According to Shevtsova, Putin has a feeling of a “historic mission,” which determines his behavior.
Upgrading Russia was this mission until recently. As for now, to all appearances, public security advanced to the forefront.
The mission became more complicated: one should combine upgrading with security. Putin’s latest measures are linked to attempts of solving this problem: “He can’t leave the power as “a leader of instability”, because he came as “the president of stability.”
The matter is about the methods applied for resolution of this problem.
As noted by Vremya Novostei newspaper, “whether or not anybody in the country or in the world believes that cancellation of the gubernatorial election helps defeating terrorists is a rhetoric question.”
The newspaper says “the entire project of reinforcement launched after the Beslan tragedy proves that the process of decision-making is taking place in virtual reality,” which is being formed by the politicians and the media under their command.
Undoubtedly, continues the newspaper, propaganda has always been “a significant and effective tool of government for regimes, which are not certain of the political maturity of its subjects.” It was aimed at building a convincing virtual reality for the uninitiated. The system failed once its authors began believing in the virtual world: the “calls it receives are absolutely real and responses are based on false challenges and non-existent circumstances.” No need to mention that similar responses are inadequate.

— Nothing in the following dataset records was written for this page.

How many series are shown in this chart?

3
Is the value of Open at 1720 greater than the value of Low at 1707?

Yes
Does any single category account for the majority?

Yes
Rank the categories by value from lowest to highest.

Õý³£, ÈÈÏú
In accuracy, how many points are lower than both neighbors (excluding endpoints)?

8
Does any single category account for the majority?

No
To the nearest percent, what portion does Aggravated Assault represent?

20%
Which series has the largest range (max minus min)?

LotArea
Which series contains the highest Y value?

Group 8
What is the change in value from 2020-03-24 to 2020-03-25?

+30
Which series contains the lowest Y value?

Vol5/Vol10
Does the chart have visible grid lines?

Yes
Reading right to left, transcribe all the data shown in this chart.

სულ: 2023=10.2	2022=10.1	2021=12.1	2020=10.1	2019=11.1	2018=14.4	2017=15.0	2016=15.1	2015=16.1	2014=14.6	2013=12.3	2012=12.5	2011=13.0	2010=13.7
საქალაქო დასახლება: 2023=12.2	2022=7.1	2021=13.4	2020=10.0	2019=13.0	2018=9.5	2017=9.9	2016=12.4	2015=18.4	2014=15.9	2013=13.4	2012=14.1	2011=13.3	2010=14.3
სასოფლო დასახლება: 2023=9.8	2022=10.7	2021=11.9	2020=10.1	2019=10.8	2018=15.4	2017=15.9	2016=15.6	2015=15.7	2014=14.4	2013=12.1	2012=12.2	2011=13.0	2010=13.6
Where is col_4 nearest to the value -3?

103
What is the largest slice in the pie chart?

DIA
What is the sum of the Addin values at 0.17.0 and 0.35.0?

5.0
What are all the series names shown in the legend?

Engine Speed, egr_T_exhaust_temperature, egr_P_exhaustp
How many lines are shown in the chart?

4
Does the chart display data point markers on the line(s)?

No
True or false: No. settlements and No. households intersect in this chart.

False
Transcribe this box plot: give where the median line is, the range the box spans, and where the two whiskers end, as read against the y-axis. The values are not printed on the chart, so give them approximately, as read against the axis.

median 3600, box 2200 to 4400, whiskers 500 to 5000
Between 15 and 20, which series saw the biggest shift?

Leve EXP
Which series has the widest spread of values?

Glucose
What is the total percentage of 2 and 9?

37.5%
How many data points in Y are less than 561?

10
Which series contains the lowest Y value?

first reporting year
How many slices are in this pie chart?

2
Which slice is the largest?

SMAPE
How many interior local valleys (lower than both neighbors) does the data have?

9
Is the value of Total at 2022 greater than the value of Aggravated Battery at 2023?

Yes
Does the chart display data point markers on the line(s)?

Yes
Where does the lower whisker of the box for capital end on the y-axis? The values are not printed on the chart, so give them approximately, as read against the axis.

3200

As noted by Vremya Novostei, most of all, the authorities and their anti-terrorist initiatives resemble “a seller who wants to make a buyer purchase a useless item.” Citizens have a keen feeling for lack of security, “and they are offered to seize the opportunity and buy some more of power vertical.”
This is an unfair and cynical bargain, stresses the newspaper, “though it might seem that cynicism is misplaced concerning those who are called to fighting against the common enemy side by side.”
However, as reported at the start of the week, the Kremlin has finally decided that all required explanations concerning the reform have been provided and shelving this cause is senseless.
The president has already announced that a draft law on altering the order of forming the regional executive bodies has been submitted into the Duma – a month earlier than the date declared!
The press predicts that if no extra obstacles emerge (in contrast to the citizens the State Duma and governors have already displayed their readiness for supporting the president’s initiatives), the country will start living under the new law by the end of the coming year.
It has been decided to speed up the process of submitting this bill into the parliament because the media war surrounding this bill has been factually lost, Iosif Diskin, co-chairman of the National Strategy Council explained for Vremya Novostei.
“Tension is high in society and any pause is being interpreted as disfavor with the president. Suspicion is spreading and most fantastic projects and ideas are being forwarded, which is undermining the confidence in the president’s intentions. Submitting this project as fast as possible gives determination – the debating now won’t go beyond the well-regulated Duma procedures,” Diskin explained.
In the meantime, Alexander Konovalov, president of the Institute for Strategic Assessments has made a more straightforward statement: “Governors may offer serious resistance… It is required to catch the chance now that they are “filed” and they all said on TV that this idea is brilliant, otherwise they take a break and contrive something. It won’t surprise me if the bill is considered within the week.”
Neither the governors, nor the people will manage to come around within a week, in case nothing serious occurs.
Boris Berezovsky, Putin’s most ardent opponent has lately said in an interview for Sobesednik weekly: “The people suffering from terror will no longer be able to stay as passive as before.”
At any rate, they won’t be able to stay passive for long – in case the terrorist war keeps going.
“Therefore, I think the period of Putin’s stay is counted by the number of terrorist attacks,” Berezovsky remarked philosophically.